▶ **COMPITO RICHIESTO 1**: Inserisci in una lista JSON di stringhe le righe delle voci, dall'inizio delle voci fino alla riga che contiene "picture [0, 0, 1500, 717]", compresa. Metti una stringa per riga, salta le righe vuote e lascia fuori le immagini.

□ □ □ □

Purtroppo, tutto ciò non si avverò ed i conflitti armati ripartirono quasi subito, in varie parti del mondo, anche se la deterrenza atomica (le due potenze principali – USA ed URSS -, divise ormai dalla “guerra fredda”, possedevano entrambe le armi nucleari) evitò una nuova conflagrazione mondiale.
La guerra oggi è, nuovamente, anche sul suolo europeo, nell’Ucraina che subisce l’aggressione della Russia.
L’Europa, invece di inviare armi al Paese aggredito, dovrebbe operare perché si giunga al più presto al cessate il fuoco e si intraprendano le strade della diplomazia e della mediazione, anche attraverso una Conferenza Internazionale, per superare i problemi esistenti.
Per ora, però, si è scelto la via opposta.
La pace prima di tutto – Che fare allora? Quali prospettive per chi crede che la pace venga comunque prima di tutto?
Occorre far sì che riprenda vigore il movimento pacifista (che periodicamente sembra quasi scomparire, sopraffatto dalle disillusioni e dagli insuccessi, per poi rientrare in gioco con rinnovata energia), immettendolo in tutte le articolazioni della società, collegando sempre di più il suo percorso a quello della nonviolenza, ricercando forme più efficaci per incidere sulla politica istituzionale, riprendendo modalità e tecniche sperimentate in passato da ristrette elites, ma che varrebbe la pena cercare di estendere in ambiti più ampi (penso all’obiezione fiscale alle spese militari), avviando un confronto, che coinvolga le istituzioni, su iniziative come la difesa popolare non armata e nonviolenta (già negli anni ‘80 terreno di esperienze da parte di alcuni piccoli comuni), sviluppando i rapporti con gli enti locali per portare avanti insieme interventi di cooperazione internazionale decentrata e di diplomazia dal basso (nell’ottica delle indicazioni contenute, all’inizio di questo secolo, nella Carta del Nuovo Municipio (63)).
Pacifismo, ambientalismo, antifascismo – Pacifismo e ambientalismo sono facce della stessa medaglia e fanno un tutt’uno con l’antifascismo, di cui dobbiamo recuperare il valore fondante della nostra democrazia, alla luce della nostra Carta costituzionale, in un momento che vede ricomparire, con i neo-fascisti al governo, azioni squadriste e comportamenti inumani, con il rischio che il tutto passi nell’indifferenza generale.
Il nazionalismo, tipico dei fascismi di ogni epoca, oggi si esprime attraverso il sovranismo, che si affianca ad affermazioni come “prima gli italiani”, o “solo gli italiani”, tradotte poi
– in atti di respingimento dei/delle migranti,
– in attacchi alle ONG, che salvano i naufraghi in mare,
– nella non approvazione di leggi dovute come quella dello “jus soli”, che riconosce la cittadinanza a chi è nato in Italia o vi risiede da un certo numero di anni – già derubricata a “jus scholae”, che la riconosce invece a chi vi ha compiuto gli studi -.

□ □ □ □

▶ **COMPITO RICHIESTO 2**: Scrivi il seguito del brano su pacifismo, antifascismo e nazionalismo, partendo dal punto in cui si ferma.

▶ **DATI FORNITI**:
□ □ □ □

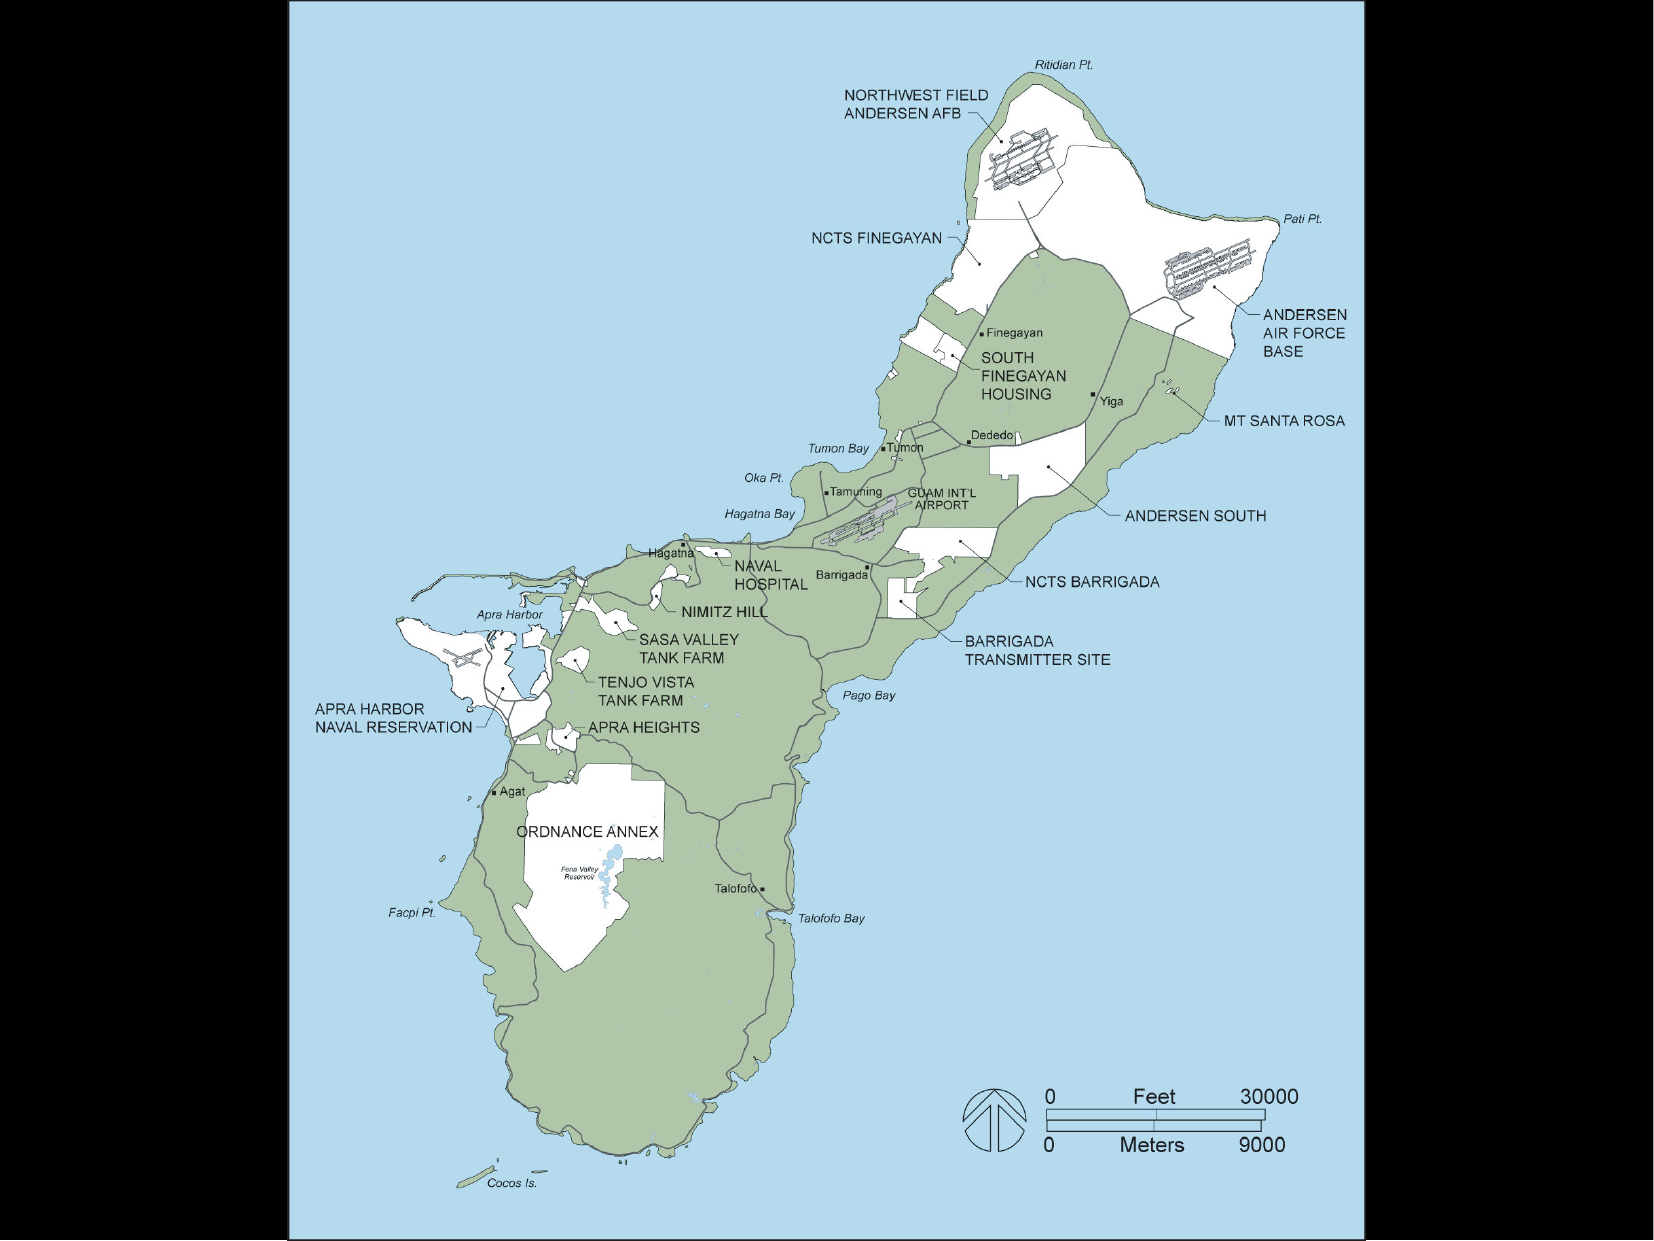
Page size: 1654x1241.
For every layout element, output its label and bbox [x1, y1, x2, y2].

picture [287, 0, 1366, 1241]
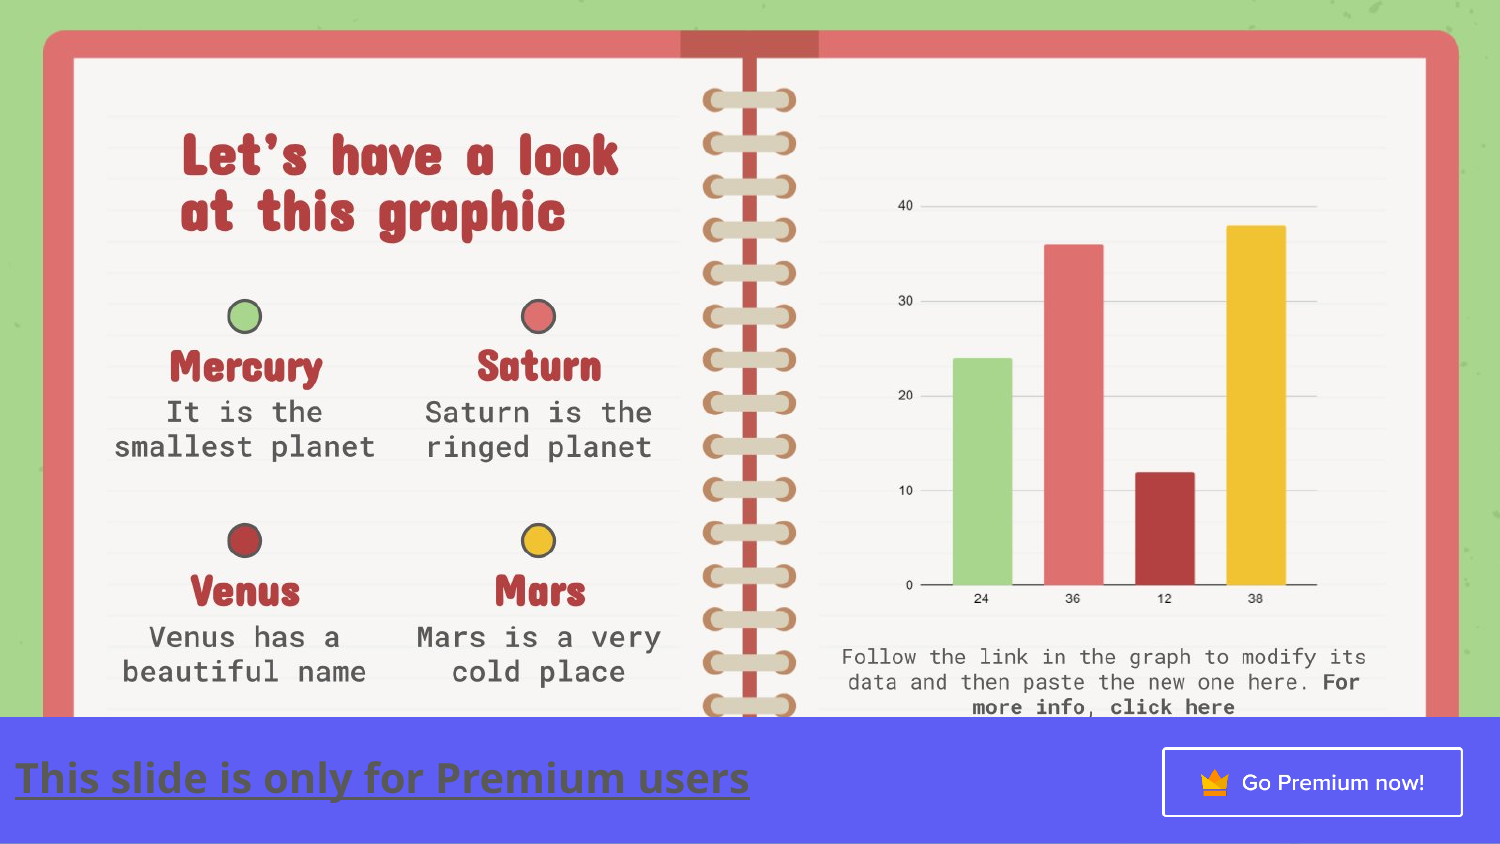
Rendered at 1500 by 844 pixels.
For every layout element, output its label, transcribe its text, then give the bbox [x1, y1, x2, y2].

text_box This slide is only for Premium users [0, 717, 1500, 844]
picture [1162, 747, 1463, 817]
picture [0, 0, 1500, 717]
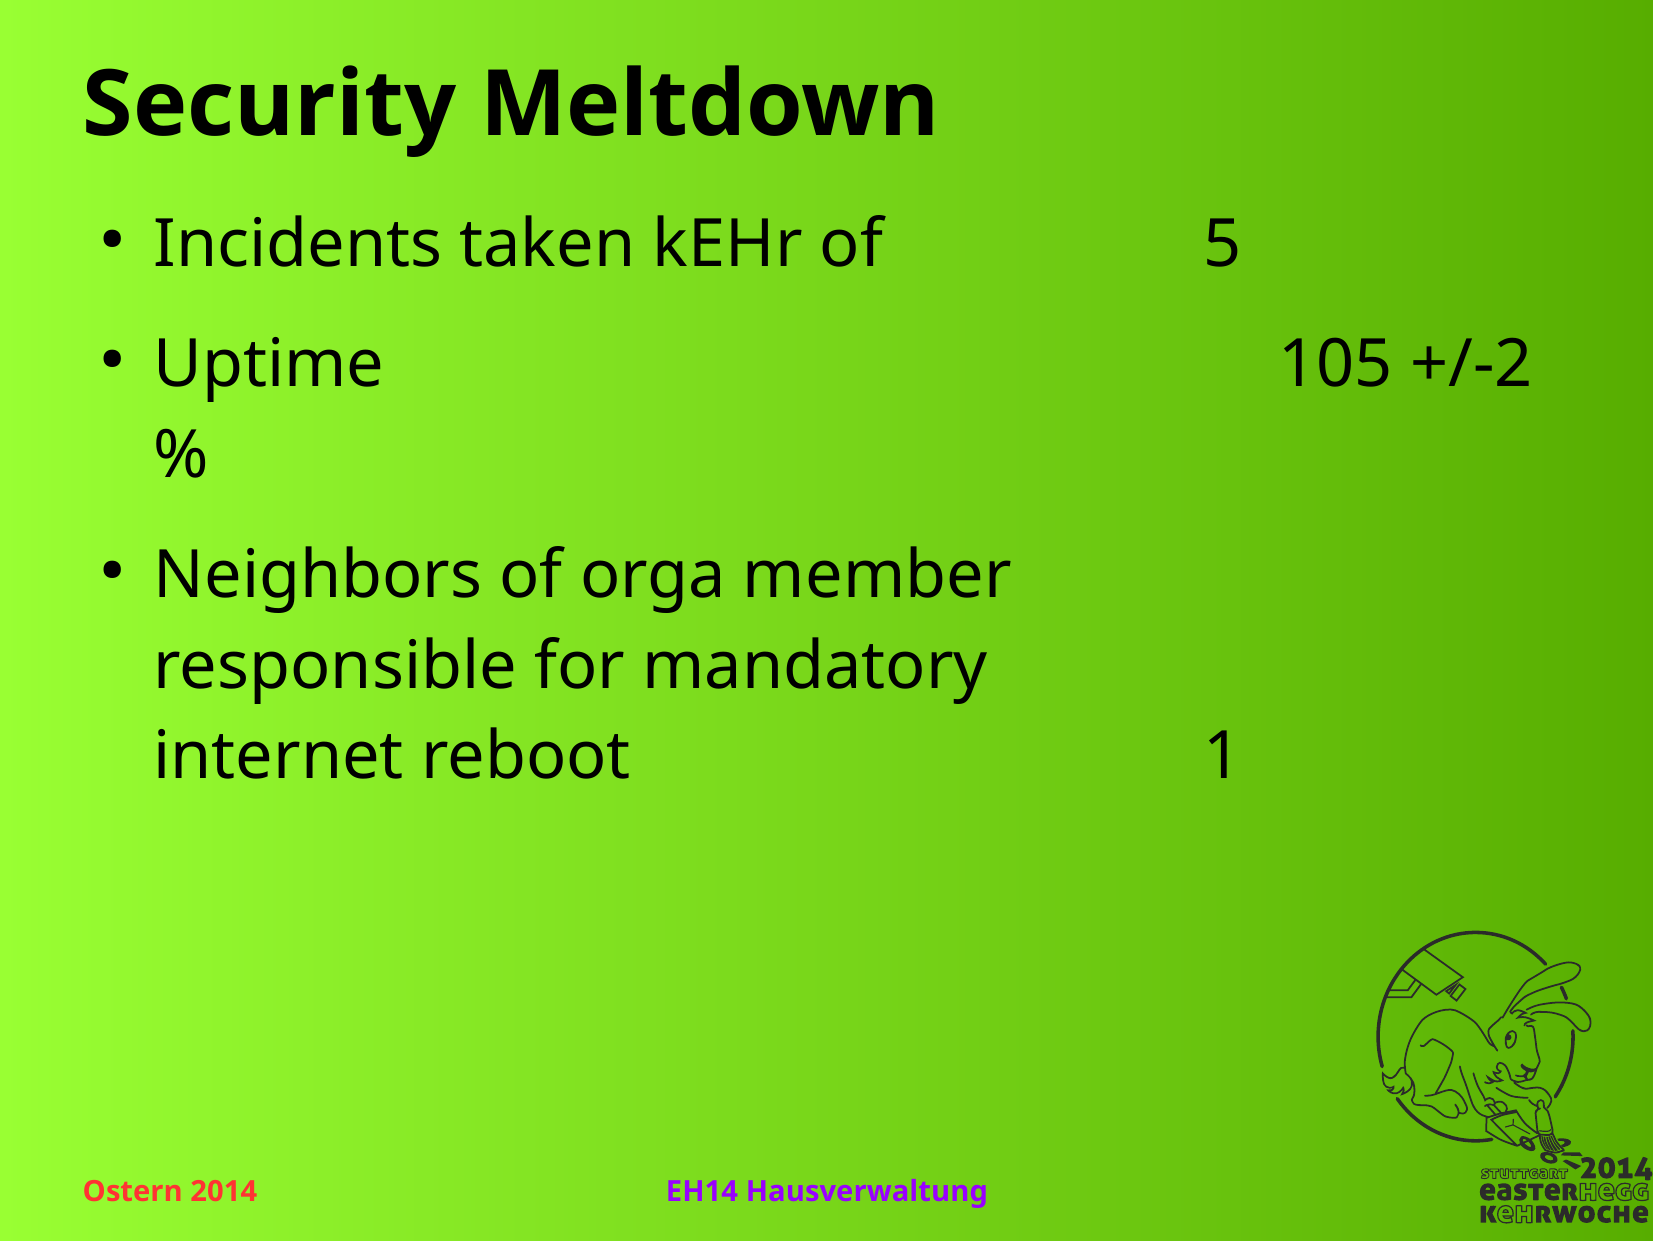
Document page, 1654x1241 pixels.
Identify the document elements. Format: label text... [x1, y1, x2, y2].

list Incidents taken kEHr of 5 Uptime 105 +/-2 % Neighbors of orga member responsible for mandatory internet reboot 1 [82, 195, 1571, 1131]
title Party Stats [77, 0, 81, 1240]
title Security Meltdown [82, 49, 1571, 151]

□ □ □ □

▶ **RISULTATO 1**:
[
  "Page size: 1654x1241.",
  "For every layout element, output its label and bbox [x1, y1, x2, y2].",
  "picture [287, 0, 1366, 1241]",
  "Rendered at 1500 by 844 pixels.",
  "For every layout element, output its label, transcribe its text, then give the bbox [x1, y1, x2, y2].",
  "text_box This slide is only for Premium users [0, 717, 1500, 844]",
  "picture [1162, 747, 1463, 817]",
  "picture [0, 0, 1500, 717]"
]

▶ **RISULTATO 2**:
Mentre sarebbe necessario, per dare un altro taglio alla globalizzazione, improntare la nostra azione alla già citata affermazione “nostra patria è il mondo intero”.
Il futuro dell’umanità passa attraverso la scelta di porre finalmente la guerra “al di fuori della storia” e, nello stesso tempo, di riuscire a tradurre in comportamenti diffusi e condivisi quelli che sono attualmente iniziative di gruppi ristretti, che si pongono con determinazione e continuità contro-corrente.
Esperienze contro-corrente – Penso, per fare qualche esempio collegato alla realtà fiorentina, all’esperienza di Mondeggi “fattoria senza padroni” e di “Contadino clandestino”, all’attività, nel campo dello sport, dell’associazione Lebowski, alla mobilitazione intorno ai lavoratori ed alle lavoratrici della GKN, che è riuscita ad aggregare molte energie a livello sociale, costituendo un punto di riferimento sul territorio, a livello locale, e non solo, alle occupazioni di immobili e spazi pubblici inutilizzati che li fanno divenire “beni comuni”.
Se ieri gli obiettivi del movimento pacifista potevano essere considerati utopici, oggi si dimostrano, sempre di più, di un estremo realismo. Perché è ad essi, da intrecciare con quelli della riconversione ecologica (per cui occorrono politiche ed anche comportamenti individuali radicalmente diversi), che si collega la speranza di sopravvivenza dell’umanità. E la pace deve essere realizzata non solo fra le nazioni e fra le persone, ma anche con gli altri esseri viventi, con la natura, con l’ambiente.
Non si tratta solo di rifiutare – di “ripudiare”, per usare il termine che troviamo nell’articolo 11 della Costituzione – la guerra e la violenza, ma anche di impegnarsi per costruire quell’altro mondo possibile, e sempre più necessario, che era nella prospettiva dei Social-forum dei primi anni 2000. In questo caso, non ci sono davvero alternative, come sosteneva Margareth Thatcher, ma in tutt’altro senso: o riusciamo, con una riconversione, che è, nello stesso tempo, economica, sociale, politica, a modificare radicalmente scelte e comportamenti, a livello collettivo e individuale, oppure la sorte dell’umanità è segnata (e i tempi utili per “riconvertirsi” si vanno sempre più restringendo).
Restare umani – Il “restare umani” (come diceva Vittorio Arrigoni, ucciso mentre era impegnato in iniziative a sostegno della popolazione palestinese), è la base comune di tale riconversione, il che significa tornare a dimensioni e modalità, nelle città, che permettano le relazioni fra le persone ed abbiano spazi ed occasioni per incontrarsi, per socializzare, per attività di mutuo soccorso, all’insegna della solidarietà e della cooperazione, con una netta inversione di rotta rispetto alle logiche dell’individualismo, della concorrenza, della rincorsa al successo, dell’essere ciascuno/a imprenditore e imprenditrice di se stesso/a, logiche dominanti a partire dalla fine degli anni ‘70 (e che si sono oggi “incattivite”, con notevoli tratti di disumanità).
Occorre, in altre parole ed in conclusione, cambiare radicalmente il vecchio motto “se vuoi la pace, prepara la guerra”, ritenuto per tanto tempo indicazione saggia e virtuosa.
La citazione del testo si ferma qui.